Denise cautelosamente começou a falar, mas Osvaldo apenas puxou o cinto de segurança ao lado dela.
Depois de encaixar o cinto de segurança, Osvaldo, com um olhar sorridente fixo em Denise, falou.
"Embora eu realmente tenha intenções impróprias em relação à Sra. Martins, não é algo que eu não possa controlar."
"Então, Sra. Martins, não precisa ter tanto receio de mim."

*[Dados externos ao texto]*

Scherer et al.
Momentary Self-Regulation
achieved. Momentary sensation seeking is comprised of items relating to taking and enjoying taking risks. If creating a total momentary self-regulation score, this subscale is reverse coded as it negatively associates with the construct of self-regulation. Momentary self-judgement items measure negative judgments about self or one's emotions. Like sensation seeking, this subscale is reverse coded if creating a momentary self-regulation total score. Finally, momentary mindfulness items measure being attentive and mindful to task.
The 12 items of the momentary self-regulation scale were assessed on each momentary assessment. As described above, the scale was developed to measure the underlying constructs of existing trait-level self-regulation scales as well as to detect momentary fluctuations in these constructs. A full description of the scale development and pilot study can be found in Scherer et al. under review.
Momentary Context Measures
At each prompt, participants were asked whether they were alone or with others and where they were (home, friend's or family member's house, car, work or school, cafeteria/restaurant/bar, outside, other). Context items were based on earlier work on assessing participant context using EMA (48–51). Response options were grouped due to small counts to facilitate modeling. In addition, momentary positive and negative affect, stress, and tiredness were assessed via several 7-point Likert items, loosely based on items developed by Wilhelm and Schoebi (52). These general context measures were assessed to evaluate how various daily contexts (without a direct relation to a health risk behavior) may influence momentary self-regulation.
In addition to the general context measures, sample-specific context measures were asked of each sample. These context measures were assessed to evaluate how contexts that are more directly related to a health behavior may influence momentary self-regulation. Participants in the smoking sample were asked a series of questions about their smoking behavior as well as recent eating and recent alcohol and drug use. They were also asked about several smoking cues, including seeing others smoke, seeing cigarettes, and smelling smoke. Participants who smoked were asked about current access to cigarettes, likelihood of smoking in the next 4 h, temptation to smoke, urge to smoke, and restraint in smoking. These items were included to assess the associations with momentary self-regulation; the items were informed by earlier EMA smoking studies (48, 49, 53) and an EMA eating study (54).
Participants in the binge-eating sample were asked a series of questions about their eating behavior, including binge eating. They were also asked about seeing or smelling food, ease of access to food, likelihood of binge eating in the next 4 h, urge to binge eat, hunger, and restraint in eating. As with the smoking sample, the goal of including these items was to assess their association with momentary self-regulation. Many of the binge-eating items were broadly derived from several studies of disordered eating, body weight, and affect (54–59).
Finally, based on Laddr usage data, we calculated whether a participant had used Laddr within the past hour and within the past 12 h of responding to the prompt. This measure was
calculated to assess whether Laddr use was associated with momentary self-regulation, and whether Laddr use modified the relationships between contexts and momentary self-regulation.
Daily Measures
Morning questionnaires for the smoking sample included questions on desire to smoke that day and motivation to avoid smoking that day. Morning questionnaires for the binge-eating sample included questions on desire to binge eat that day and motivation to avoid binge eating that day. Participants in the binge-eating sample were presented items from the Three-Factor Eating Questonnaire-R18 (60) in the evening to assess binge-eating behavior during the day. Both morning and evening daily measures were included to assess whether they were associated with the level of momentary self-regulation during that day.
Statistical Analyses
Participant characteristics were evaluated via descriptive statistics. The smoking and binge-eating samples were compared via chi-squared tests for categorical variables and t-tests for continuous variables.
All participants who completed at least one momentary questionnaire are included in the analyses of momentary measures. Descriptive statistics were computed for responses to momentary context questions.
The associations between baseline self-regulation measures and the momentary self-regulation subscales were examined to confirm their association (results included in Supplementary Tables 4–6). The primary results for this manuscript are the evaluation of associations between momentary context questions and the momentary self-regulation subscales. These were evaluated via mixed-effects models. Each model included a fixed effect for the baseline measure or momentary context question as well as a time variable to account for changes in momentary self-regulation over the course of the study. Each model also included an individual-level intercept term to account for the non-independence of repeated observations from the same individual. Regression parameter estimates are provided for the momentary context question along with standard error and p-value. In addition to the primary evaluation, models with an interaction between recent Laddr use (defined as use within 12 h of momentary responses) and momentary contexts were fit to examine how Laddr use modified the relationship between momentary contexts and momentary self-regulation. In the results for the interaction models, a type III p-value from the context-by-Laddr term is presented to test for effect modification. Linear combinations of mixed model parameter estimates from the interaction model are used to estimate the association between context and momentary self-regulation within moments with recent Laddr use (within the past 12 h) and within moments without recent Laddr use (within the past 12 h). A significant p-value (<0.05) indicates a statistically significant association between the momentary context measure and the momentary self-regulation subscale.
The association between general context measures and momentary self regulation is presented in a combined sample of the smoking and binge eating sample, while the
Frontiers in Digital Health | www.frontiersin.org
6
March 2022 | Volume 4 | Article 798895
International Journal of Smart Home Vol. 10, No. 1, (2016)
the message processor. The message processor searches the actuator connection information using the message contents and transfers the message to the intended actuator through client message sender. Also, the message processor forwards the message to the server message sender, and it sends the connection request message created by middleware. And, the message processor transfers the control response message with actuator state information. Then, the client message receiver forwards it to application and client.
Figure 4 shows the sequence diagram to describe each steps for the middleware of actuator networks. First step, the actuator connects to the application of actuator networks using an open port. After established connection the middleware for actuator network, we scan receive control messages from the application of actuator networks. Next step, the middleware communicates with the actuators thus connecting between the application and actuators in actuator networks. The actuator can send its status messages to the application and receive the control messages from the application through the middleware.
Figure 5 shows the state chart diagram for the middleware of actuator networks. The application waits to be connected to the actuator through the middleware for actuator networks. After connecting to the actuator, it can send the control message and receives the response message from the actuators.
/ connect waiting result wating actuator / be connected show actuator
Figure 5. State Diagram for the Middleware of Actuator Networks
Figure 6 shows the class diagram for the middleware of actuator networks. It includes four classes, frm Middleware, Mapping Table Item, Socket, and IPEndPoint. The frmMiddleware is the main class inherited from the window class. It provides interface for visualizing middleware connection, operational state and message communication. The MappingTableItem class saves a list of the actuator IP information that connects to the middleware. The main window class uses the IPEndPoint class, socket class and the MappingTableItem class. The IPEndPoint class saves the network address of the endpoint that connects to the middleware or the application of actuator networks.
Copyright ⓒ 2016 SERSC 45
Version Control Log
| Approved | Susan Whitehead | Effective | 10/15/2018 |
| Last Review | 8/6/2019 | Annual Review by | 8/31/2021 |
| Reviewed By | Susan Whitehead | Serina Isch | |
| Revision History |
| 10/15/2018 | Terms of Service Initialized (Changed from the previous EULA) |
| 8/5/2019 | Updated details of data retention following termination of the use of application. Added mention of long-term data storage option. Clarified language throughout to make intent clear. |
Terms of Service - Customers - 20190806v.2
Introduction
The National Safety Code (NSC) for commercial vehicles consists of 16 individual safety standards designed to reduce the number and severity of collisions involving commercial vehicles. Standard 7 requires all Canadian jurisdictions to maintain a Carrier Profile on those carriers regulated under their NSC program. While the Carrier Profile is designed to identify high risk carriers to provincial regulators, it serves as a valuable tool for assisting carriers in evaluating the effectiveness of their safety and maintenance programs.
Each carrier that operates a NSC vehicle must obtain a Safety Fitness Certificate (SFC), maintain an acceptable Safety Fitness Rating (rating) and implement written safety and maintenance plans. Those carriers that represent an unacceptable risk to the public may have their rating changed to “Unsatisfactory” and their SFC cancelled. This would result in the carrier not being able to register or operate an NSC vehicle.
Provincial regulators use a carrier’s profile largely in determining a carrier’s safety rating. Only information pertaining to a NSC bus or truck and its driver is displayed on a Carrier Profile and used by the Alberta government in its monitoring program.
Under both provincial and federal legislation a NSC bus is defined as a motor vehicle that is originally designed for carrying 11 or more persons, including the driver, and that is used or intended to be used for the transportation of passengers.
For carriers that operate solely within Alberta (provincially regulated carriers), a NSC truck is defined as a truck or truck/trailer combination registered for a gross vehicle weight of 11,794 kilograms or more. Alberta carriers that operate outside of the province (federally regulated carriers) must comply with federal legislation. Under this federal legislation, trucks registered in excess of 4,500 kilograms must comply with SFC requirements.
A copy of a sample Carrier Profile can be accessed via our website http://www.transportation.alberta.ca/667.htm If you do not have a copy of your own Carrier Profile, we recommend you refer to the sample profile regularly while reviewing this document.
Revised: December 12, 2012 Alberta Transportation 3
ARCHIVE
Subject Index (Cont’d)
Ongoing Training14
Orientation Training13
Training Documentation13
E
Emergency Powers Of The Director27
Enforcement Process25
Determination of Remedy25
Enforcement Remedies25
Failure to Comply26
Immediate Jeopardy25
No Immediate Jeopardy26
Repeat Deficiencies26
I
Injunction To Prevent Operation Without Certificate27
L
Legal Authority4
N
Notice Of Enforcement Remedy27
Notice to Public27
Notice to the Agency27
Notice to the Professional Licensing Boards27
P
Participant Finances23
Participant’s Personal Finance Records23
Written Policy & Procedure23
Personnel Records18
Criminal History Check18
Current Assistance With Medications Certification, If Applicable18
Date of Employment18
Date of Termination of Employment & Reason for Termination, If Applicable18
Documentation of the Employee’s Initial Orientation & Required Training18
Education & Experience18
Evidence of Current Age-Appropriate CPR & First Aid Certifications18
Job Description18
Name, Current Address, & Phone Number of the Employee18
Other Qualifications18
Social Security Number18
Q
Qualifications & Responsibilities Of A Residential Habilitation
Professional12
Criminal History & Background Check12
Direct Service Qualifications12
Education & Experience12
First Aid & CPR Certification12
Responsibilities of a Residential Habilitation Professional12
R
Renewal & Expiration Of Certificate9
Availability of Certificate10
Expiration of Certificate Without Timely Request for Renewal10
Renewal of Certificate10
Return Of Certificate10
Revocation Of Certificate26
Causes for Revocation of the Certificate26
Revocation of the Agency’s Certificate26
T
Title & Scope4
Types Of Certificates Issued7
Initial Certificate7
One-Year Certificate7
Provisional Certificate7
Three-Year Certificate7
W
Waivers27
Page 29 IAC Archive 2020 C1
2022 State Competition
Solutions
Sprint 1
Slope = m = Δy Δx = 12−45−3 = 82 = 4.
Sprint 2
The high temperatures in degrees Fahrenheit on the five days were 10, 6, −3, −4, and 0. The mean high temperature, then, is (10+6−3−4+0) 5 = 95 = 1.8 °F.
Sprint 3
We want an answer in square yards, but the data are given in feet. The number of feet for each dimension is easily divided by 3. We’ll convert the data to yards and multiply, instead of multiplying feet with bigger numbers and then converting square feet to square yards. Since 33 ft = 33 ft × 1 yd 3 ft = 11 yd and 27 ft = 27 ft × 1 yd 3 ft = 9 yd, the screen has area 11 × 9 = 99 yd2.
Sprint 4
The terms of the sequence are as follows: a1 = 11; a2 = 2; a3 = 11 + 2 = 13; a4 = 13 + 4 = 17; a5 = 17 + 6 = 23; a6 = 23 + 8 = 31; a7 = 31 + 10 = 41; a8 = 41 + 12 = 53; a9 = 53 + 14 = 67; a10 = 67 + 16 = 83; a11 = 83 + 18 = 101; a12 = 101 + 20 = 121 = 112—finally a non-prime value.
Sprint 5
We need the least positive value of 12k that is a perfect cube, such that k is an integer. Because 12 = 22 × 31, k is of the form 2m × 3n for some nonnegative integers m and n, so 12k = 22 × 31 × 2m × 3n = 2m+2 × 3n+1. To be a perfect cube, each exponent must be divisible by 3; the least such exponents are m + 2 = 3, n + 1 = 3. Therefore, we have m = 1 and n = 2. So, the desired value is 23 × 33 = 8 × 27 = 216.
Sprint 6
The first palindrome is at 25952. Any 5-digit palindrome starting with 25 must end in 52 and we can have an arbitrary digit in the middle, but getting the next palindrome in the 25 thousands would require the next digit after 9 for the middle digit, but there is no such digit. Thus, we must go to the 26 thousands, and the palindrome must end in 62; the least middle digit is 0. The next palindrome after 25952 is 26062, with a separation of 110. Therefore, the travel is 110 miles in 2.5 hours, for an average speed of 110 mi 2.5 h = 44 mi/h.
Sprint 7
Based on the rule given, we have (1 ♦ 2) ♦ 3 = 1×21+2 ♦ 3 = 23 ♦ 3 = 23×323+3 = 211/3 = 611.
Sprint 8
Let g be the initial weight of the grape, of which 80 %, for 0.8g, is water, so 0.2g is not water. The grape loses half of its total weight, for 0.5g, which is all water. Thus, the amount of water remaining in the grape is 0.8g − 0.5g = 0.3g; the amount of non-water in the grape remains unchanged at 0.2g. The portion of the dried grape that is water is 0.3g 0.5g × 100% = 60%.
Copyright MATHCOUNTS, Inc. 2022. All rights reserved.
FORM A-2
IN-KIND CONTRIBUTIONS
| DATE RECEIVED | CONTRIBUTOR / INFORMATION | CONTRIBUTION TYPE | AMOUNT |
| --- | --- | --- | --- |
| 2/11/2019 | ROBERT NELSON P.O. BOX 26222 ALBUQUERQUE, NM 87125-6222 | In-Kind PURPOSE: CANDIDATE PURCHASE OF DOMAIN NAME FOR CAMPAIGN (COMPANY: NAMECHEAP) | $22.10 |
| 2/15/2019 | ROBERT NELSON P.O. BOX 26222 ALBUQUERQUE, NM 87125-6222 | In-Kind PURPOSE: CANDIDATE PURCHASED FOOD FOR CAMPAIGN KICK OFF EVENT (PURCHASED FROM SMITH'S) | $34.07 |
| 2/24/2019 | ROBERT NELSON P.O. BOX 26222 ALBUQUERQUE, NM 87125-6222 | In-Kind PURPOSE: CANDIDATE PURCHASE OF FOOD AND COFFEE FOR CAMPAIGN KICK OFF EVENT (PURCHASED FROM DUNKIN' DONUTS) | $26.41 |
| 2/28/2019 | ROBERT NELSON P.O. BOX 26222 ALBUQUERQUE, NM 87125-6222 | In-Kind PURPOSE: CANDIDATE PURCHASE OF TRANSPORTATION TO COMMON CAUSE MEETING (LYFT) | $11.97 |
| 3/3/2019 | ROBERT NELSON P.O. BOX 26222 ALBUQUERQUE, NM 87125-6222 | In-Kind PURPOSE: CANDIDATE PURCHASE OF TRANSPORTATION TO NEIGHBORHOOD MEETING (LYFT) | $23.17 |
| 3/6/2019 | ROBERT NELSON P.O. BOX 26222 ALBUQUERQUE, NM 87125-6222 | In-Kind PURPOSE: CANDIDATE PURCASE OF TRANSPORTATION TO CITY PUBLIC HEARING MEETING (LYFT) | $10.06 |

A franqueza de Osvaldo fez com que a expressão no rosto de Denise se tornasse um pouco constrangida.
"Fui excessivamente cautelosa."
Ela disse em voz baixa.
Osvaldo: "Não tem problema, é bom que as mulheres sejam mais cautelosas quando estão fora."
Denise mordeu o lábio em silêncio.
Osvaldo olhou para ela e também ficou em silêncio por alguns segundos, mas no final, decidiu não contar a Denise que Lucas já havia ido para Cidade Y.
Eles tinham tão poucas oportunidades de ficarem a sós.
Denise sempre manteve uma guarda contra ele.
Então, era bom aproveitar essa oportunidade para estarem juntos.
Osvaldo deu a partida no carro, seguindo o endereço dado por Denise.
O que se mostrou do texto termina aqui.